[Actions to take]
#1 Transcribe the passage from the White Degree initiation ceremony, starting at "Sir Knight Commander: Sir Knights" and ending at "to be received.".
#2 Summarize the White Degree initiation ceremony in two sentences.

------ Document passage ------

Ancient Illustrious Order Knights of Malta
Seventh Degree – White

Ceremony of Initiation

The previous order of business having been disposed of, should there he a candidate or candidates to receive the White Degree, the Sir Knight
Commander will say: Sir Knight Warder, what is the particular cause of our assembling here?
Warder: Sir Knight Commander, knightly association, the propagation of our Order, and the advancement of such worthy Companions as are desirous thereof.
Sir Knight Commander: Sir Knight Warder, ascertain if there be any such in the preparation room, by raising the wicket and inquiring of the Sentinel.
Warder, having done so: Sir Knight Commander, there are.
Sir Knight Commander: Sir Knights Captain General, Senior and Junior Wardens, retire to the preparation room, prepare and introduce the candidates.
These officers then retire to the preparation room, and prepare the candidate as follows: He is divested of his outer clothing and invested with a white robe. A shepherd’s scrip or bag containing bread, cheese and wine will be suspended from his shoulders. A sling is attached to his robe, and a crook or staff is placed in his hand. He will then be blindfolded. The Captain General then leaves the candidate in charge of the Senior and Junior Wardens, re-enters the Council Chamber, and announces as follows: Sir Knight Commander, the candidate is duly prepared and ready to be received.

------ Records provided ------

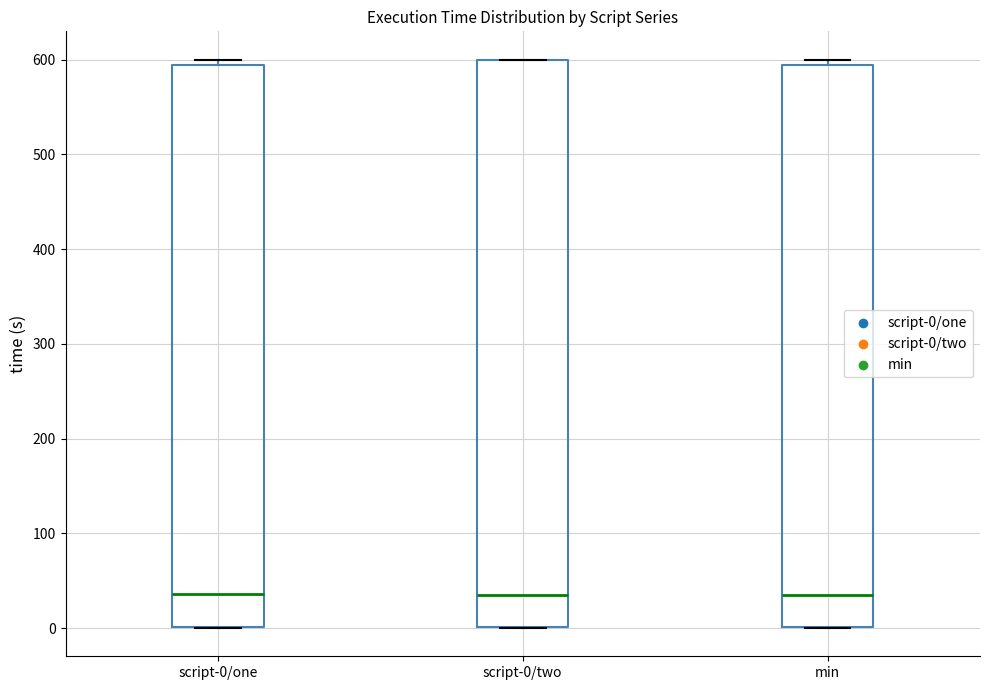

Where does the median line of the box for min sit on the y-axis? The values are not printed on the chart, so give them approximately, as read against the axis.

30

------
------ Records provided ------

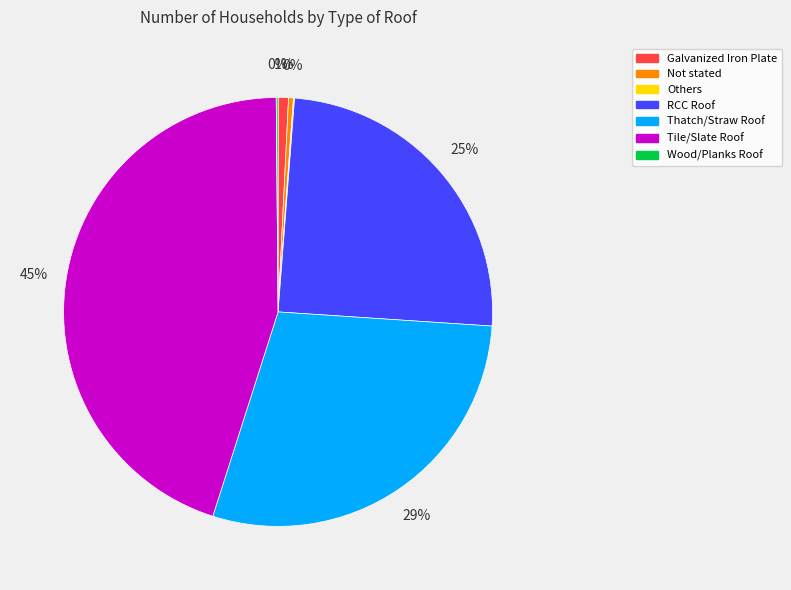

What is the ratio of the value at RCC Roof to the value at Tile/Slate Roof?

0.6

------

[Answers for this exercise]
#1
Sir Knight Commander: Sir Knights Captain General, Senior and Junior Wardens, retire to the preparation room, prepare and introduce the candidates.
These officers then retire to the preparation room, and prepare the candidate as follows: He is divested of his outer clothing and invested with a white robe. A shepherd’s scrip or bag containing bread, cheese and wine will be suspended from his shoulders. A sling is attached to his robe, and a crook or staff is placed in his hand. He will then be blindfolded. The Captain General then leaves the candidate in charge of the Senior and Junior Wardens, re-enters the Council Chamber, and announces as follows: Sir Knight Commander, the candidate is duly prepared and ready to be received.

#2 In the Seventh Degree (White) initiation of the Ancient Illustrious Order Knights of Malta, the Sir Knight Commander asks the Warder why they have assembled and has him check the preparation room for candidates. He then sends the Captain General and the Senior and Junior Wardens to prepare the candidate, who is stripped of outer clothing, robed in white, fitted with a shepherd's scrip of bread, cheese and wine, a sling and a crook, and blindfolded, after which the Captain General returns to announce that the candidate is ready to be received.